Customer

Any conversation around customer motivation must take the basic needs of humankind into consideration.

In an attempt to find out more, psychologist Abraham Maslow, these can be divided into five distinct categories; physiological, safety, belonging, esteem and self-actualization.

Recognizing the ramifications of these concepts is key to understanding customer motivation.

Physiological Needs

Everybody needs food, clothes and shelter. In fact, most people would agree these things must be met before all others. As a result, marketers operating in this category have both the easiest and most difficult tasks of all. When all is said and done, people absolutely have to have products and services capable of addressing these needs.

However, because they are so universal, the competition is fierce.

One must become adept at blending one or more of the other needs listed here into their offerings in this category to set their offerings apart. Yes, everyone needs shelter, but does it really have to be a 3,000 square foot mini-mansion? However, by leveraging the human need for esteem (as an example), one can often convince a customer to buy more than they really need.

Safety Needs

The need for security, safety and freedom from fear are also highly motivational, both in social interactions and life in general. People will go to great lengths to secure these requirements in their lives.

Marketers in the automobile industry often play on these needs by demonstrating how safe their cars are. Volvo has made safety and security a key focus of its marketing for years. Meanwhile, just about every sports car commercial you’ve ever seen touts the “freedom” of the open road.

If you can demonstrate how your product enhances safety, security or freedom, you’ll have a real shot at motivating shoppers to convert.

Belonging/Love

As hard as some people work to convince you they are individualists, no person is truly an island. Just about everyone needs to feel someone cares about them; that they are part of something larger than themselves.

This is why customer loyalty programs, book clubs, forums, shopping clubs and the like are so successful. They cater to this basic human need.

Esteem

This too accounts for the efficacy of clubs and loyalty programs. People feel good about themselves when they think they are part of something special.

Ebooks online stores can leverage this by playing to the intellect of potential customers. Making volumes the “smart choice,” playing up shopper’s sophistication for buying books digitally, and reminding them how brilliant they are (in a heartfelt fashion) for shopping with you will endear them.

Self-Actualization

Achieving one’s full potential is a need experienced by most people, regardless of their level of education.
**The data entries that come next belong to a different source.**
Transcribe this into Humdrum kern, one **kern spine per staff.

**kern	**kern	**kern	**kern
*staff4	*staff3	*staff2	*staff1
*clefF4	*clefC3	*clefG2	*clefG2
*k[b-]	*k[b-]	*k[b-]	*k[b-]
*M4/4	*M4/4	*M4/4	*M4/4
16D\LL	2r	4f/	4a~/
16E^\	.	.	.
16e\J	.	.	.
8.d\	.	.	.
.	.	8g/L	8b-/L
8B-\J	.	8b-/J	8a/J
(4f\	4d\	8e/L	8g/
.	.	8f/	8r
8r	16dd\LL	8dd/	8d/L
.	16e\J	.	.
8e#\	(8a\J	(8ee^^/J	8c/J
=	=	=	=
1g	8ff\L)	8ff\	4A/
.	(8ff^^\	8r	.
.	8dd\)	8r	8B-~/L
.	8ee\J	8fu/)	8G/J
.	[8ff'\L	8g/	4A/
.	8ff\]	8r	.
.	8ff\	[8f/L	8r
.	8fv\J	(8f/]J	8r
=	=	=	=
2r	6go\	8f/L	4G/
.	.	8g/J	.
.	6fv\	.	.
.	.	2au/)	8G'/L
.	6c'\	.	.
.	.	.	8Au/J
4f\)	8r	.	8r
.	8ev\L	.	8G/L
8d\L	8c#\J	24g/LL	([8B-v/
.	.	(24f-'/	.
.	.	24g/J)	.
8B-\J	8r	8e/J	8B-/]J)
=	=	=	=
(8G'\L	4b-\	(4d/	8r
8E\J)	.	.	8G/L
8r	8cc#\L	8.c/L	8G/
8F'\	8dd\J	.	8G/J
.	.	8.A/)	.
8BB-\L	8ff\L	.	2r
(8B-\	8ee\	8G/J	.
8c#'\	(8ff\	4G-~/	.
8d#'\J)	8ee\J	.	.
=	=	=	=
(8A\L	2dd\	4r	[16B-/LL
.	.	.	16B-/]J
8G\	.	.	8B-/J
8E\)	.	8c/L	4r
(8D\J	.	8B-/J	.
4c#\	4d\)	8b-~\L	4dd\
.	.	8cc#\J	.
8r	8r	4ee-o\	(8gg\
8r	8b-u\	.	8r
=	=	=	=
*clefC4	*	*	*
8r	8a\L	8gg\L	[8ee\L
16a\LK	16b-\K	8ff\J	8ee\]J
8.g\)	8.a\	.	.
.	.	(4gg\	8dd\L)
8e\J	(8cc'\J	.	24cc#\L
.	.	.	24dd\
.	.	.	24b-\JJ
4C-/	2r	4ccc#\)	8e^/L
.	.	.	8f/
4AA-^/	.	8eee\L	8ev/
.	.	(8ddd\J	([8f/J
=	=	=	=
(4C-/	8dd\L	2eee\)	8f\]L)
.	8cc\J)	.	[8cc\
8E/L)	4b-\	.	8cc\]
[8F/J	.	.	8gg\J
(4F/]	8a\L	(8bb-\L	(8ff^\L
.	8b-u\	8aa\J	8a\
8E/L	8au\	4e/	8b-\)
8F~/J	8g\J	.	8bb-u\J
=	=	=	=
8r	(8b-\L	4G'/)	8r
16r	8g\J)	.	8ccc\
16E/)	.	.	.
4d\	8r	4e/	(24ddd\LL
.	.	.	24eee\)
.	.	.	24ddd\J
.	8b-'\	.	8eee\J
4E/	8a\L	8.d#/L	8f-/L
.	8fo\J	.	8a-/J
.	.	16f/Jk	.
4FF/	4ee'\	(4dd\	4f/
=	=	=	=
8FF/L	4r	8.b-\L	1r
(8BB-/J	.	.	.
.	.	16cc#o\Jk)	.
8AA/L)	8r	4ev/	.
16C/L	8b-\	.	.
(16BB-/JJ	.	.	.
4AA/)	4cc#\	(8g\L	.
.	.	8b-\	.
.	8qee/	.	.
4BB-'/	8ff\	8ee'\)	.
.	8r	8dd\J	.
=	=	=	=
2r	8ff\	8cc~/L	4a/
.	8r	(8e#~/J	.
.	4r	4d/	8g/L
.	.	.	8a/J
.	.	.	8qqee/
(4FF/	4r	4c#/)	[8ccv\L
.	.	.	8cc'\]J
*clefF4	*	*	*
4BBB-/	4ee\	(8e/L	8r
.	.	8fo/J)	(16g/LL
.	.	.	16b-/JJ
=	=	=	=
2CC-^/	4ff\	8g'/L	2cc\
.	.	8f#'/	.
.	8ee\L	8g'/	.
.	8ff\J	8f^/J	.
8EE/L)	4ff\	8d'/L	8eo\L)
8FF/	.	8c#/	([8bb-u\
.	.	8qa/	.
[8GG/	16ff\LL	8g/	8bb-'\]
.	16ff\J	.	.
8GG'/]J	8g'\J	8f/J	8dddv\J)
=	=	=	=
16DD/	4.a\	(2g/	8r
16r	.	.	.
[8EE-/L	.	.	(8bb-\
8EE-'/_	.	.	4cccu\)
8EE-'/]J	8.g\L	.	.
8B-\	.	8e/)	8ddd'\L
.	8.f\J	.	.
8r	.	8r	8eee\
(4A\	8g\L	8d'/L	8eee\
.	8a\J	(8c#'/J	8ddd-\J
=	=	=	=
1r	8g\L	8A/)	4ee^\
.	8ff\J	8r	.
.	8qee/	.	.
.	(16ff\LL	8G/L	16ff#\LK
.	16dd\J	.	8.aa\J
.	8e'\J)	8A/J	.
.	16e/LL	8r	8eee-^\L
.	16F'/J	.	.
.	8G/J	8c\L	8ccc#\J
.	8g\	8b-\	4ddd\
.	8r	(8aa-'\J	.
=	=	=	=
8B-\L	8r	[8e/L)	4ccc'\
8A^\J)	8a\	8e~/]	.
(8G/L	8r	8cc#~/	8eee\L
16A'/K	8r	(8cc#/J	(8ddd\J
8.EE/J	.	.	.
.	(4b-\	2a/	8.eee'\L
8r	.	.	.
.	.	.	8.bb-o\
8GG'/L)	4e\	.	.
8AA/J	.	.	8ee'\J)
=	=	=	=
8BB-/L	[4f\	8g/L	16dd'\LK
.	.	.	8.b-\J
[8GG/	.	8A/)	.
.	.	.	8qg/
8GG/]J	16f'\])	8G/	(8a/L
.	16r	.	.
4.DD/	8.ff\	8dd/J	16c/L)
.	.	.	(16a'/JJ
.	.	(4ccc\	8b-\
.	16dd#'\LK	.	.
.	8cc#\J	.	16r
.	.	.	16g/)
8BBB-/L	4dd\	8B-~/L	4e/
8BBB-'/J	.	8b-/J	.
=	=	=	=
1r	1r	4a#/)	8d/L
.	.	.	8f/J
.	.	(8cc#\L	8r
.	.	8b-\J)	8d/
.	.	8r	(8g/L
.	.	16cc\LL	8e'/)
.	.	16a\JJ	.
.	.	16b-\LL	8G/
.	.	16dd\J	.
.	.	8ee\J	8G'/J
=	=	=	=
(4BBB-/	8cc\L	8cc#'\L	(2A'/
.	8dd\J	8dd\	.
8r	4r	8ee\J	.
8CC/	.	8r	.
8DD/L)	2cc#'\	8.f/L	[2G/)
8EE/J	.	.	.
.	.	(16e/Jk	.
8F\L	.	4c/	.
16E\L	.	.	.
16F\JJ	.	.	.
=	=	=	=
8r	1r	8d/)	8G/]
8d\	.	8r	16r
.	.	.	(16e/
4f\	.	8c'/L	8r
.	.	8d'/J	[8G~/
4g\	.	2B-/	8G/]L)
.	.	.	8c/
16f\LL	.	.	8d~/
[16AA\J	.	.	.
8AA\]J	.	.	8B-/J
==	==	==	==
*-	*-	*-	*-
Demonstrating the ways your product can help people in this quest goes a long way toward motivating them to buy into your pitch.

It’s no coincidence the U.S. Army settled on the tagline “Be all you can be.” This is a direct plea to the human need for self-actualization. Similarly, the people responsible for marketing Virginia Slims cigarettes back in the 1960’s—a product specifically targeting women—used the tagline; “You’ve come a long way (to get where you’ve gotten to today).”

As you’re designing your marketing campaigns, understanding how your products can serve customer motivation in this manner is vital to garnering the attention of consumers.

With that said, it’s best if your product really is capable of meeting people’s needs in a way that enhances their lives. Otherwise, like those Virginia Slims cigarettes, the marketplace eventually will out you for the charlatan you are—and deservedly so.

In other words, now that you have this knowledge, don’t be evil.